What do you do when you have a situation where the owners are younger than the NHCE’s? Here’s an extreme case where the husband is 53, his wife is 45, and the only other participant is 56:
The only way to pass under New Comparability is to give the 56 year old $9,669 in contribution, which is 32% of compensation.
Consider the Triple-Stacked Match approach. Assuming that the NHCE defers 2% or $600, the Triple-Stacked approach is a 401(k) only approach with no Profit Sharing.

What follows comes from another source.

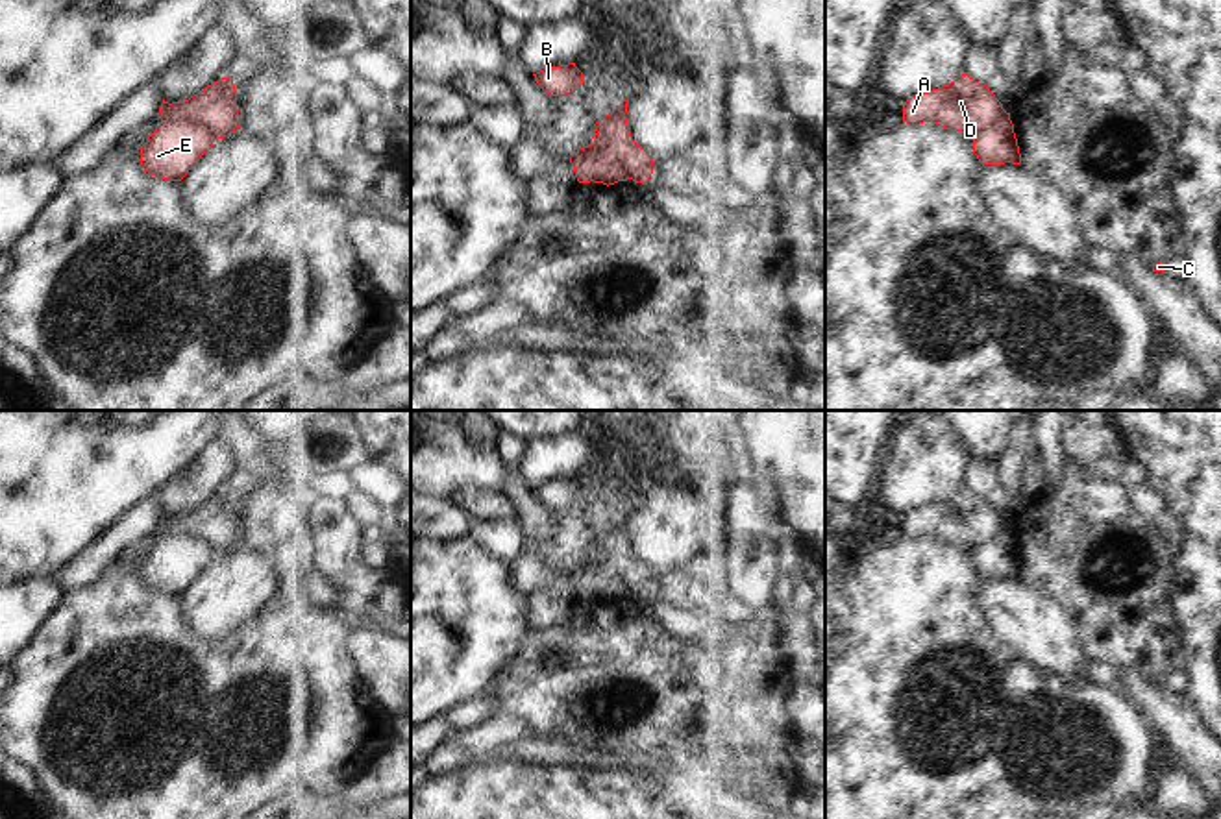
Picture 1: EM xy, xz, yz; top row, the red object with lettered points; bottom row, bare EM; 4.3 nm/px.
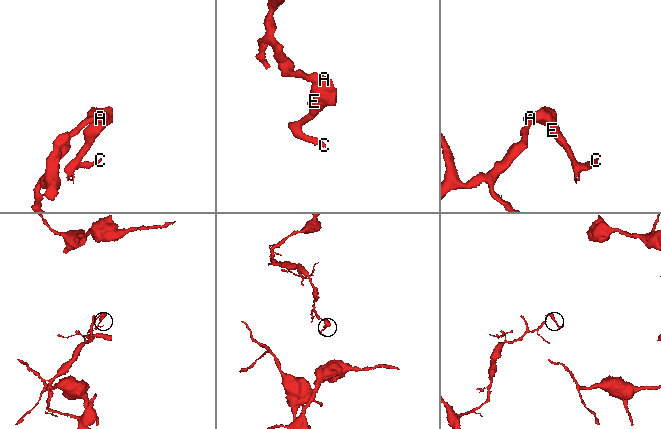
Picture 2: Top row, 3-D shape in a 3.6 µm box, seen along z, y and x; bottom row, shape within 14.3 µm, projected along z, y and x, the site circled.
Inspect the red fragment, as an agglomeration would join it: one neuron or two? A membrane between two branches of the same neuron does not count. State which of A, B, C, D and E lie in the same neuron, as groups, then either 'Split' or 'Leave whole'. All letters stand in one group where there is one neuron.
Groups: A B D / C E. Split.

The first match is a regular Safe Harbor match of 100% of the first 3% of pay plus 50% of the next 2% of pay (a maximum of 4% of pay). The second match is a discretionary match of 66.67% (2/3) of deferral up to 4% of considered earnings. The third match is a fixed match of 100% of pay up to a maximum of 5.1373%. The maximum in the third match happens to be the percentage that will maximize the owner. Note that because of the limit of 4% on the discretionary match and the less than 6% on the fixed match, our plan satisfies the Safe Harbor rules. The fixed and the discretionary match may be subject to vesting. However, this plan cannot impose hours or last day requirements.
Notice that in this illustration, the cost of the NHCE is only $1,600.
But what if the NHCE decides to take advantage of the match and makes a deferral of 6%? The NHCE cost jumps to $3,941. This, however, is still only 11.6% as opposed to the 32% New Comparability cost.
Despite involving some risk, the Triple-Stacked Match approach provides a cheaper alternative with the potentiality of significant employer savings.